§ Selected extract
===============

Weekly Pews News

no 20-17                                          Third Sunday of Easter

26 April 2020                                     

Follow services online: https://www.churchofengland.org/more/media-centre/church-online  Chichester Cathedral services: https://www.chichestercathedral.org.uk/worship/live-service

https://www.chichester.anglican.org/resources-for-worship-at-home/

Broadcasts: Sunday Worship on Radio 4 at 8:10 am and BBC1 at 10.45 am*; Songs of Praise on BBC1 at 1.15 pm.   For young people: Guardians of Ancora (free game-app); Chichester Diocese resources:   https://youth.chichester.anglican.org/ChildrenChurchesandCovid-19/

*Check schedules on the day, as the stated time has been changed in recent weeks

Collect Almighty Father, who in your great mercy gladdened the disciples with the sight of the risen Lord: give us such knowledge of his presence with us, that we may be strengthened and sustained by his risen life and serve you continually in righteousness and truth; through Jesus Christ your Son our Lord, who is alive and reigns with you, in the unity of the Holy Spirit, one God, now and for ever. Amen.

Readings: Holy Communion (BCP: Second Sunday after Easter): 1 Peter 2: 11-17; John 10: 11-16

The Eucharist: Acts 2: 14a, 36-41; Psalm 116: 1-3, 10-17; 1 Peter 1: 17-23; Luke 24: 13-35

Sunday 26 April 

Intention: the elderly, lonely and bereaved; all those in residential care and those who care for them.

Church family: Frank Williams; Laura, John, Sophie, Eva & Harriet Williams; Diane Wills; Heidi & David Wilson-Le-Moine; Shirley Witcomb; Jenny & Colin Wood; Maureen Yates.

Monday 27 April

Intention: all who work for peace and justice; the maintenance of good relationships with the United Nations and all other countries.

Church family: the recently baptised and those preparing for baptism.

Anniversary: Pamela Clift  (2000)

Tuesday 28 April  

Intention: vocations to the ordained ministry, especially in our own parish; theological colleges and ordinands in training; our own Parish ordinand Gemma Green; vocations to the religious life.

Church family: the recently married and those preparing for marriage.

Anniversary: Ronald Reed (1985)

Wednesday 29 April – Catherine of Siena, Teacher of the Faith, 1380

Intention: our mission to our own parish; the outreach of our parish newsletter; all newcomers to Pagham, and to our Church family.

Church family: newcomers to our Church family.

Anniversary: Ernie Webb (2003); Derek Willson (2006)

Thursday 30 April

Intention: our neighbouring Churches, and the work of Churches Together in Bognor Regis and District.

===============

§ Listed entries
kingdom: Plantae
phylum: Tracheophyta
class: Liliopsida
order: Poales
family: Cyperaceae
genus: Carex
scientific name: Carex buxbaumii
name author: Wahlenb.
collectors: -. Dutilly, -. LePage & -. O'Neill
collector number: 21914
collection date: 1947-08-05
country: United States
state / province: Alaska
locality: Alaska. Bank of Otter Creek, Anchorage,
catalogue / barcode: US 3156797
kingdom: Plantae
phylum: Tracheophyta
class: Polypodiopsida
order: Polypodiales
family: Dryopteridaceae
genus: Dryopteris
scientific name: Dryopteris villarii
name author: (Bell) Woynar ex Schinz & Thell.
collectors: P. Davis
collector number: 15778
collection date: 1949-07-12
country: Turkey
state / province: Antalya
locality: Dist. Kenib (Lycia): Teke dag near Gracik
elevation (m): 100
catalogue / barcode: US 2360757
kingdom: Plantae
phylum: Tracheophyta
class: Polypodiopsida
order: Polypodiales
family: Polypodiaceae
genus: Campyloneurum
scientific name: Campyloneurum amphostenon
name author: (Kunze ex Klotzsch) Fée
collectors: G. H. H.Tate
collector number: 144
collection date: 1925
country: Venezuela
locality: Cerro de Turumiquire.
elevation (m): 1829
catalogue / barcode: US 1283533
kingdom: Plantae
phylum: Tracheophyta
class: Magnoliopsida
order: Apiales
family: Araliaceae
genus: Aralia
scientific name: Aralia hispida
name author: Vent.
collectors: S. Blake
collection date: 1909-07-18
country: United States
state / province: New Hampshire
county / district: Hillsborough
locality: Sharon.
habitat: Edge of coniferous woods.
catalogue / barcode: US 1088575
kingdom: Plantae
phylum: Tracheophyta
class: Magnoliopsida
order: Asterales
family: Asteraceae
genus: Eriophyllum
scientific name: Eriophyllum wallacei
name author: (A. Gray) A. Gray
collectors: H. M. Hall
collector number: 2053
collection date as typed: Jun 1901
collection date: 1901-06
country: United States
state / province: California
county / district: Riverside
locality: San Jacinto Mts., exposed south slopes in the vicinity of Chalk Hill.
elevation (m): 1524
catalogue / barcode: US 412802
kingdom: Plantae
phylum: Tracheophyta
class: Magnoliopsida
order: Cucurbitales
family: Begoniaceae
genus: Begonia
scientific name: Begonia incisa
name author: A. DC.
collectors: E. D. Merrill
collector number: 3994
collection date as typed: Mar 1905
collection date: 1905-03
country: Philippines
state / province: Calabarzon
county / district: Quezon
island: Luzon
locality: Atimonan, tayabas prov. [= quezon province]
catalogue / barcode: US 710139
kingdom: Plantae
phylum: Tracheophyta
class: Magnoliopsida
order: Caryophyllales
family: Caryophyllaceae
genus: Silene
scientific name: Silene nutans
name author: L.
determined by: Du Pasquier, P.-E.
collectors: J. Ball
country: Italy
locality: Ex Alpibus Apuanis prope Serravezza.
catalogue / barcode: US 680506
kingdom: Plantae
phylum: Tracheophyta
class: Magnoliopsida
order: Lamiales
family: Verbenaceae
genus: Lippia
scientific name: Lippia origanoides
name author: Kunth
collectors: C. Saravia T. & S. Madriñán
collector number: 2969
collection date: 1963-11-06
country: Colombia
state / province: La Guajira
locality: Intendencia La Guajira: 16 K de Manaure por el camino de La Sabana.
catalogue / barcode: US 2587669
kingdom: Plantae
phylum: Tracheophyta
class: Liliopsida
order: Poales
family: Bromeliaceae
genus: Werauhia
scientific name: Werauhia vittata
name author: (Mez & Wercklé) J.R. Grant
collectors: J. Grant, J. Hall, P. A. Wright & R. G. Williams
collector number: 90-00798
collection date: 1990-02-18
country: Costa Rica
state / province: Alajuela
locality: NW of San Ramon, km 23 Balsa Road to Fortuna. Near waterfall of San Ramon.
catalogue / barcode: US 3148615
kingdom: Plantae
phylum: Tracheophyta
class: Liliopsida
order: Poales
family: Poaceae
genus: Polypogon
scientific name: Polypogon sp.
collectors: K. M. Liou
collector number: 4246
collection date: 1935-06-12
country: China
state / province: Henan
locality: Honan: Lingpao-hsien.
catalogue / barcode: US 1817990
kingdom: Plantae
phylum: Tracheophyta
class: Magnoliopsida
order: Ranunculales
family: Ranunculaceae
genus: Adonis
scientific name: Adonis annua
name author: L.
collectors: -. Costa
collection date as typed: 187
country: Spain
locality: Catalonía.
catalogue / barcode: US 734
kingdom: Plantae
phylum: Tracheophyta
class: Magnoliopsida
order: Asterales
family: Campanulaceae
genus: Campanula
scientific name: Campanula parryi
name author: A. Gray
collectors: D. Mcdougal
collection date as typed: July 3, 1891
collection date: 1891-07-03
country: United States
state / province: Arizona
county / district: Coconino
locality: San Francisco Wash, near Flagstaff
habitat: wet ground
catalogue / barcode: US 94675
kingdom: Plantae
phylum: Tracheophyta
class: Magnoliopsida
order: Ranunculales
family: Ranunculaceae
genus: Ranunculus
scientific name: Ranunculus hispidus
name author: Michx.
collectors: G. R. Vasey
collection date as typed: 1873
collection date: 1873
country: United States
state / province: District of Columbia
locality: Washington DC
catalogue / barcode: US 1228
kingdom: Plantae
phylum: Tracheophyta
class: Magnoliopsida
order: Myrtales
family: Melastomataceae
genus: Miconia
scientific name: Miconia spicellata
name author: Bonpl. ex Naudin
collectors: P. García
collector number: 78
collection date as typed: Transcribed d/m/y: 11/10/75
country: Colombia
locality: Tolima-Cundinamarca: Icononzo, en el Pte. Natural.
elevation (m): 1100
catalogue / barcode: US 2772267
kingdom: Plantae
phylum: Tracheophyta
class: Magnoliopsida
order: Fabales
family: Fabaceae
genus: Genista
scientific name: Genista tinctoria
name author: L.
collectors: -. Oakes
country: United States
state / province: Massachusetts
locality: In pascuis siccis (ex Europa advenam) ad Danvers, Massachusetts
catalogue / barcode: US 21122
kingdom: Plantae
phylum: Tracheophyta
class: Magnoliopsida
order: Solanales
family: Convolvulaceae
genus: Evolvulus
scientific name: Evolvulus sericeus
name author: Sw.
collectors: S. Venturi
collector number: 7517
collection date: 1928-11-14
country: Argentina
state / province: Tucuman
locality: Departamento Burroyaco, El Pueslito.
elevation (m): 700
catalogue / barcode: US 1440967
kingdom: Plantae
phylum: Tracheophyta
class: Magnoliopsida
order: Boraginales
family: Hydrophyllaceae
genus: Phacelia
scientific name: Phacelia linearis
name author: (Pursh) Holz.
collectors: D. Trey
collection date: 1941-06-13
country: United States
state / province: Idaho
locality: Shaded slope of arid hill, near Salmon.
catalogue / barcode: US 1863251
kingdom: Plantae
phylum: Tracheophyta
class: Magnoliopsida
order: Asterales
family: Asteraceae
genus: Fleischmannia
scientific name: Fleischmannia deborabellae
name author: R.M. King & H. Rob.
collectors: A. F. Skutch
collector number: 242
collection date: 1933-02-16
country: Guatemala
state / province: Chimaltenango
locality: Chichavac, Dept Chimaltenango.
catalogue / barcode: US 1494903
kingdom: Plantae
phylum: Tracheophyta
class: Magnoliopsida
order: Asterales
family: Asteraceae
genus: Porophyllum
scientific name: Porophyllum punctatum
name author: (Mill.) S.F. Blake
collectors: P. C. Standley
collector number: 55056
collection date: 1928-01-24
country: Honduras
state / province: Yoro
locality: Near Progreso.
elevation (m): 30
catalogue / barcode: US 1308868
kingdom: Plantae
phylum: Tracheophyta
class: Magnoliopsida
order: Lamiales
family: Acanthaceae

===============

§ Work order 1
In the Weekly Pews News, who is named as the parish's own ordinand?
§ Work order 2
From the Weekly Pews News, copy word for word the passage that begins with the words "Church family: Frank" and ends with "Wood; Maureen Yates.".

§ Your solution 1
Gemma Green

§ Your solution 2
Church family: Frank Williams; Laura, John, Sophie, Eva & Harriet Williams; Diane Wills; Heidi & David Wilson-Le-Moine; Shirley Witcomb; Jenny & Colin Wood; Maureen Yates.